EXCERPT TO READ
◇ ◇ ◇
# [Hoffman Estates, IL]  Looking for more roleplayers!



## logan9a (Oct 28, 2007)

LOOKING FOR MORE PLAYERS

Description of the game:

The game is held in Hoffman Estates, IL.  It runs SAT from noon on.  Yes, there is a game going on this weekend.  Many of the players show up once per two weeks or more.  

The game year is currently in the modern day.  The characters are a wide mix of people who work at a private investigator office – doctors, theologians, archaeologists, world war one vets and, of course, PI’s.  Their cases run anything from missing persons to stopping Various Evil Things from doing...evil.  The campaign is a mix between realism and the bizarre.  

This game uses the Heroic Cthulhu system (skill based system).
◇ ◇ ◇
DATASET EXCERPTS
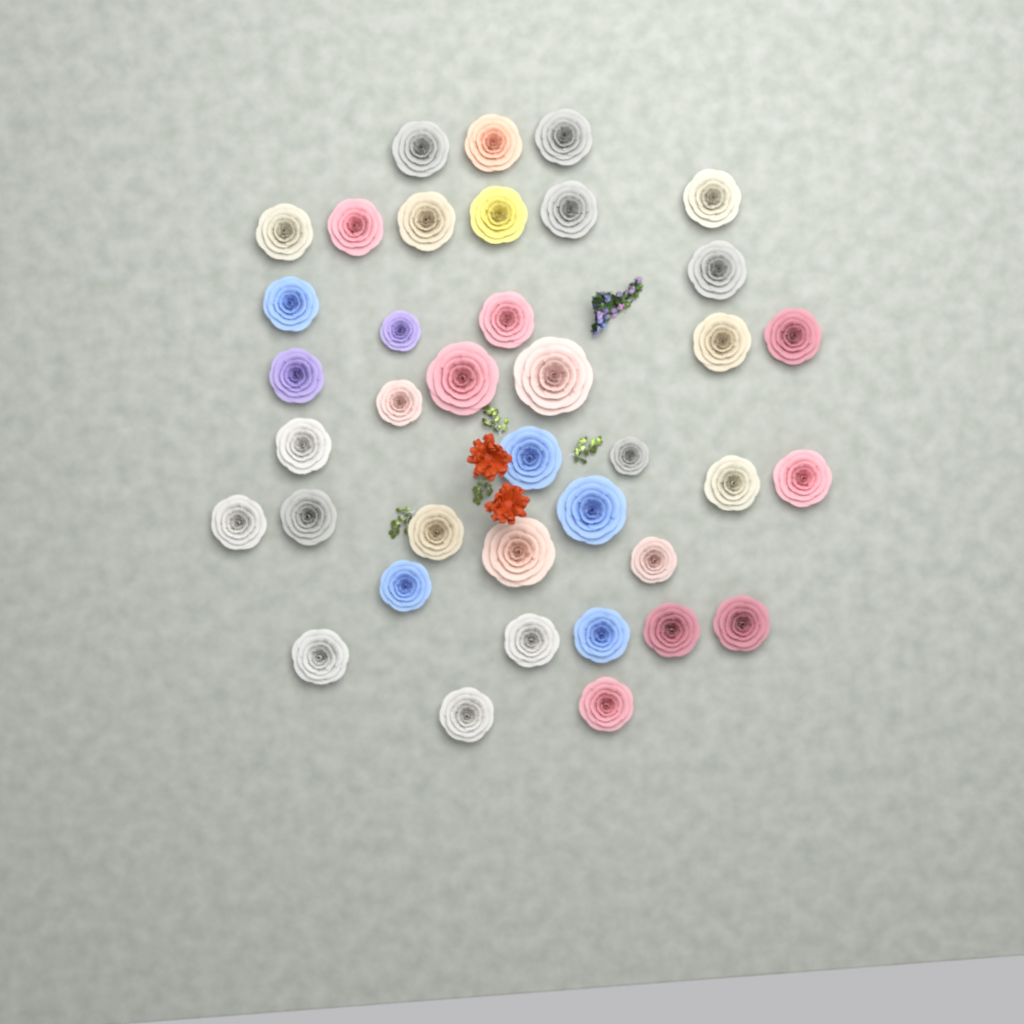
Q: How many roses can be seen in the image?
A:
◇ ◇ ◇
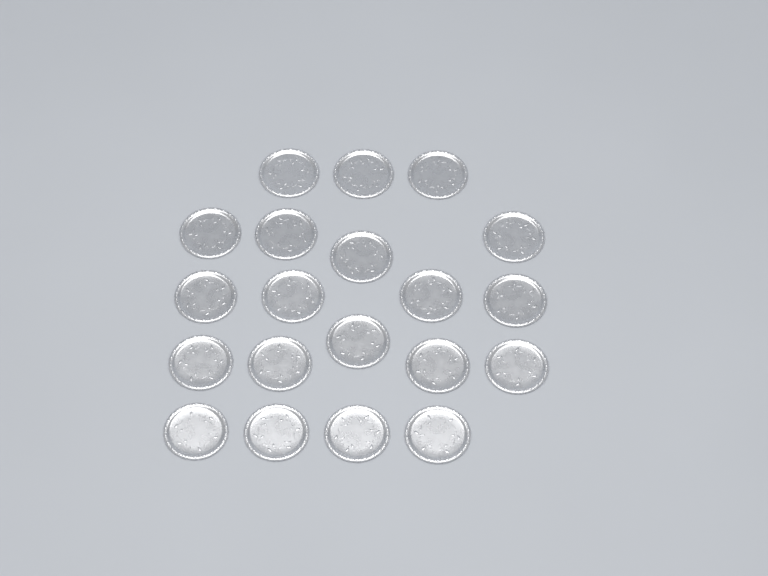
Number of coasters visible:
◇ ◇ ◇
SET OF TASKS
1. Answer these questions about the Hoffman Estates game post, one line each, marked as the questions are:
(a) On what day and from what time does the game run?
(b) What era is the game currently set in?
(c) Which system does the game use?
2. For each statement, decide whether the Hoffman Estates game post supports it. Answer yes or no and quote the words from the post that settle it.
(a) The game takes place in Hoffman Estates, IL.
(b) The game uses a class-based system.
(c) The characters work at a private investigator office.
3. Pick up the Hoffman Estates game post after its last sentence and continue it.

TASK ANSWERS
1.
(a) Saturday, from noon on.
(b) The modern day.
(c) The Heroic Cthulhu system, a skill-based system.

2.
(a) Yes: "The game is held in Hoffman Estates, IL."
(b) No: "This game uses the Heroic Cthulhu system (skill based system)."
(c) Yes: "The characters are a wide mix of people who work at a private investigator office"

3.
I can be reached at logan9a@yahoo.com 

We regularly podcast the game.  It has fans literally around the world who enjoy listening to it.  The podcast can be found here if you want to go find out what the game is like:

http://heroiccthulhu.mypodcast.com/index.html

The Heroic Cthulhu boards can be found at:  http://heroiccthulhu.proboards105.com/index.cgi


[Note:  Even though we have a podcast, web boards, etc I would like to stress that the main game is face to face, not held over online, etc.]

THIS GAME HAS NOTHING TO DO WITH D&D - If you are hopelessly locked into one single system and the quality of the game is not as important as what system it is, this game is not for you.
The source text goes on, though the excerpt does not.